Provincial agriculturist Ildefonso Toledo told provincial legislators at a hearing Monday (January 31) that the P3.5 million grant and the P1.2 million counterpart of the province would suffice to install ponds and hatchery in the 1.5 hectare lot allotted his office.
BFAR regional director Edna Janeo told SPs Suzette Alquisada, Jett Rojas and Licurgo Tirador the hatchery intended would supply town governments wishing to venture into inland fishery with pry of pangassius, tilapia and other fresh water fish.

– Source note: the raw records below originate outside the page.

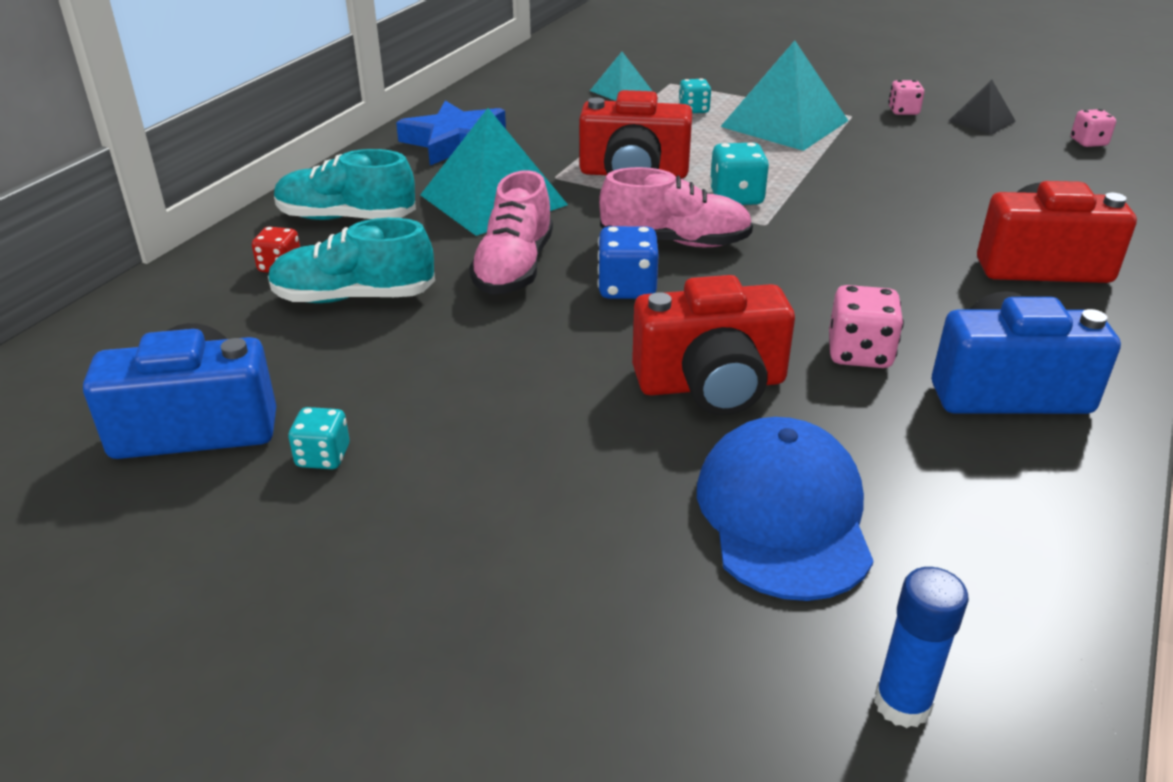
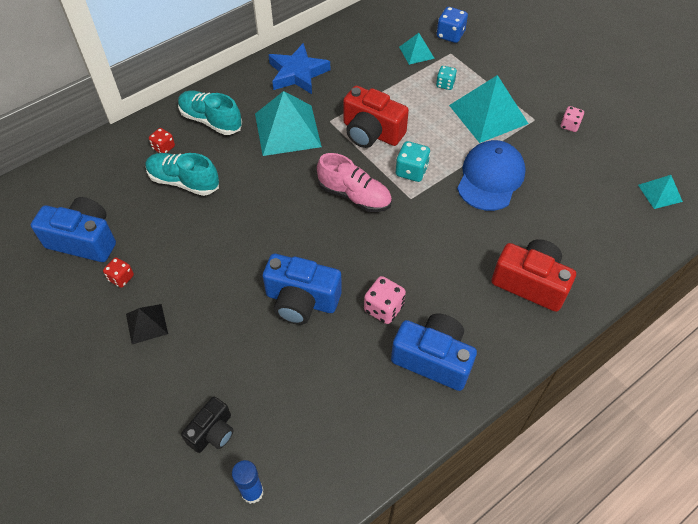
camera: 25 degrees right, 20 degrees up
turquoise dice [288,407,350,469] -> red dice [103,257,134,288]
pink shoe [469,170,553,294] -> none
blue dice [597,226,659,299] -> blue dice moved to [437,7,468,43]
red camera [632,275,795,415] -> blue camera [263,254,342,325]
blue cap [697,417,873,601] -> blue cap moved to [457,140,526,211]
black pyramid [948,80,1016,135] -> black pyramid moved to [126,304,168,344]
pink dice [1071,109,1116,147] -> turquoise pyramid [638,175,683,209]
none -> black camera [181,396,234,453]

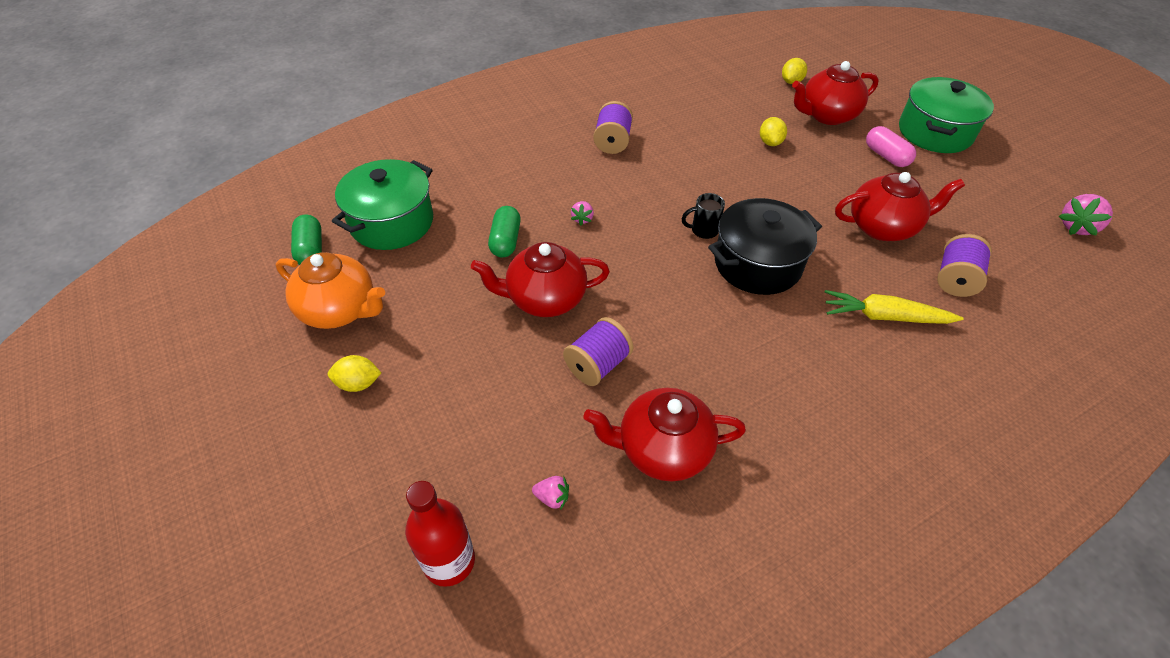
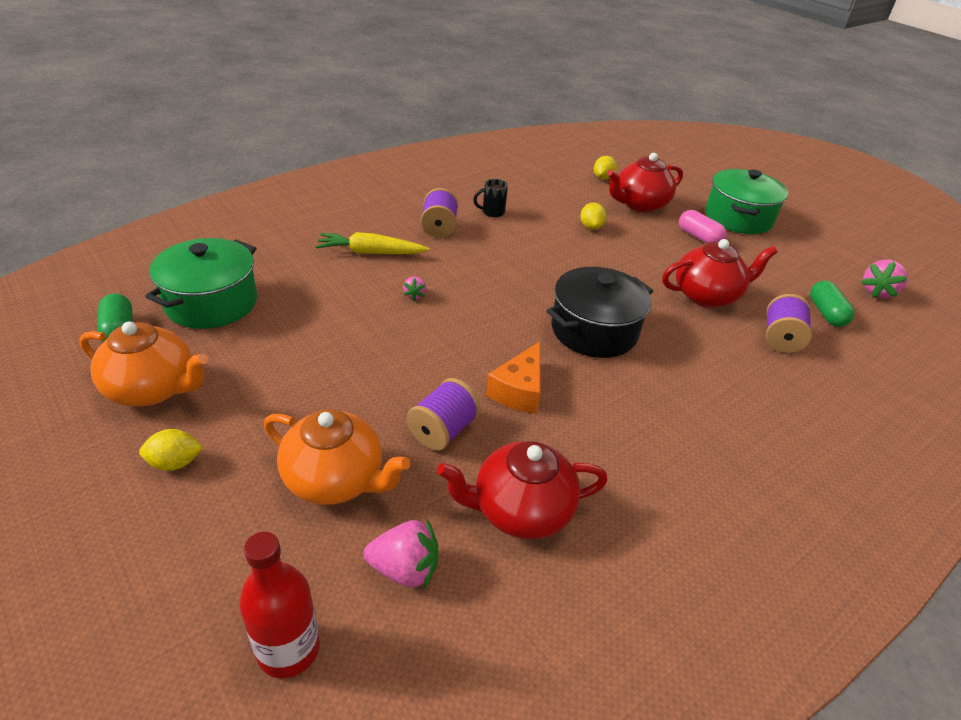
camera: 10 degrees left, 10 degrees down
red teapot [471,242,610,317] -> none
green capsule [488,206,521,257] -> green capsule moved to [810,280,854,327]
pink strawberry [532,476,569,510] -> pink strawberry [364,519,438,589], size x1.77
black mug [682,193,725,239] -> black mug moved to [473,179,508,217]
yellow carrot [825,290,964,324] -> yellow carrot moved to [315,232,429,254]
none -> orange teapot [264,409,410,505]
none -> orange cheese [486,341,541,414]

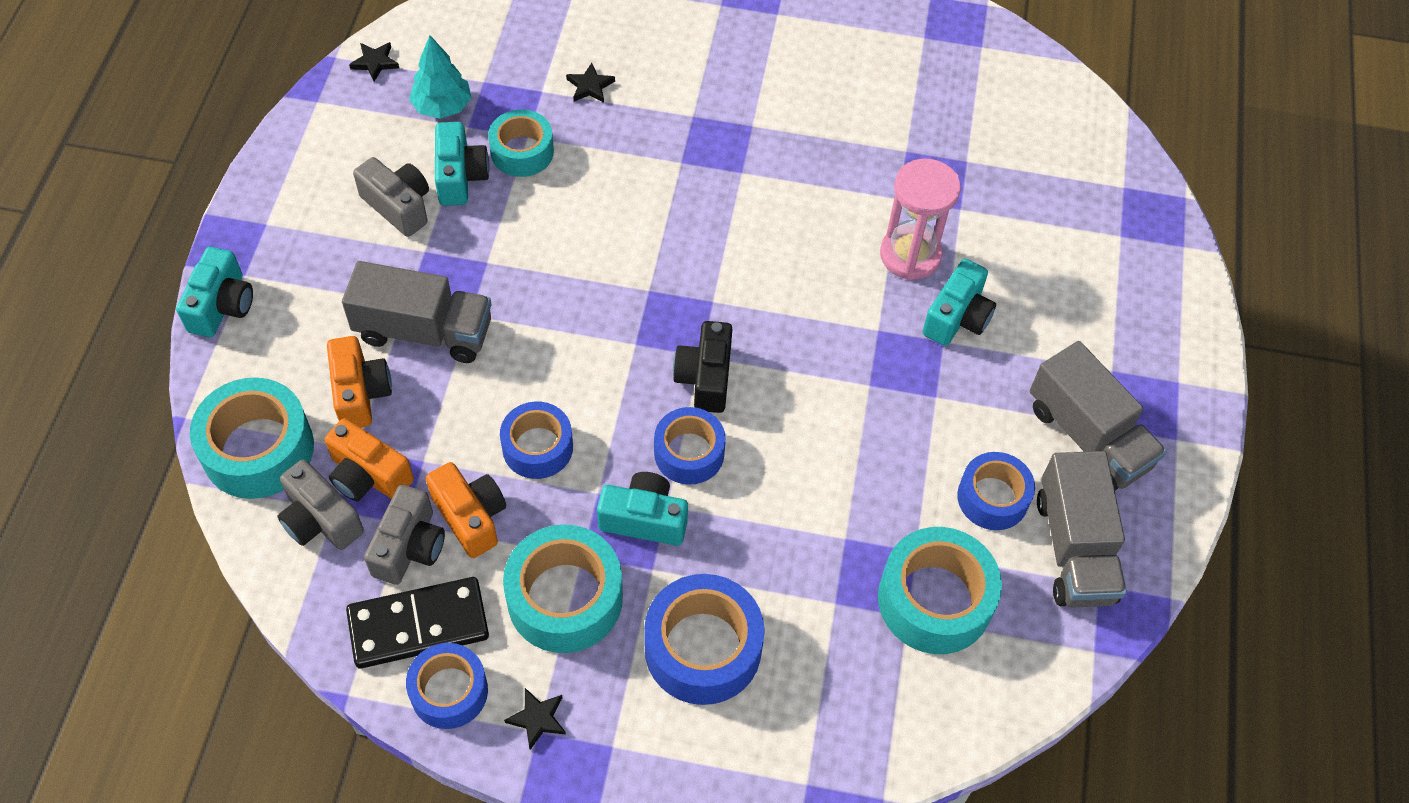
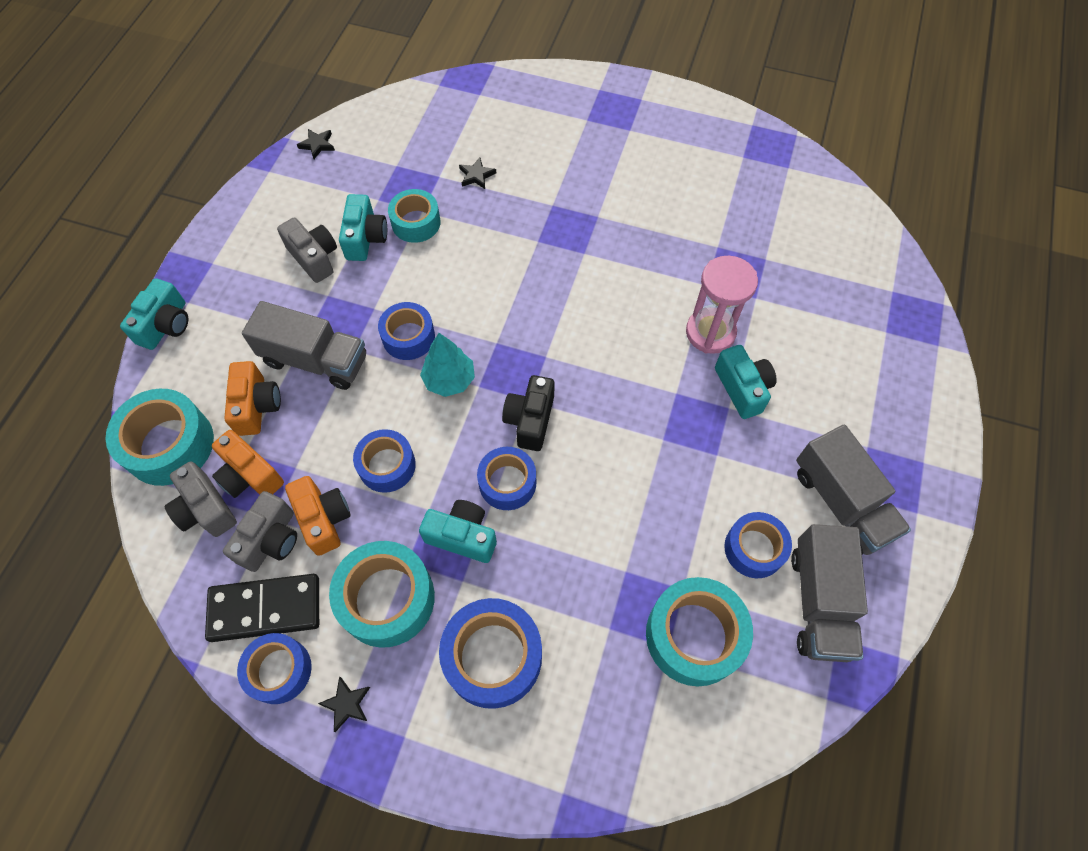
camera: 10 degrees right, 5 degrees up
turquoise tree [409,35,472,119] -> turquoise tree moved to [420,333,475,397]
turquoise camera [922,259,996,346] -> turquoise camera turned 60 degrees counterclockwise [715,345,777,419]
none -> blue tape [378,302,435,360]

The facility since 2006 has been operating hatchery for haru-an(mudfish or snake head), tilapia and urang (freshwater prawn). Alma Moreno, the project incharge told the provincial board members that the facility was also into hatching pantat (catfish) using the native and African spawners.
“We have already signed the memorandum of agreement,” said Juliet Demo-os, BFAR assistant regional director. “Once the governor signed it, our national office will immediately transfer the funds.”
She said the BFAR would introduce breeders of pangassius, a catfish from Vietnam that enjoyed high demand among Filipino consumers.
“While we are promoting foreign species, we will also go into production of indigenous ones,” Toledo said.
The hatchery will serve both for research and livelihood. It will be capable of producing fry by volume for distribution to the towns. “This program will be jointly done with the municipalities which will be the ones to identify farmers wishing to venture into fresh water fish farming” Demo-os said.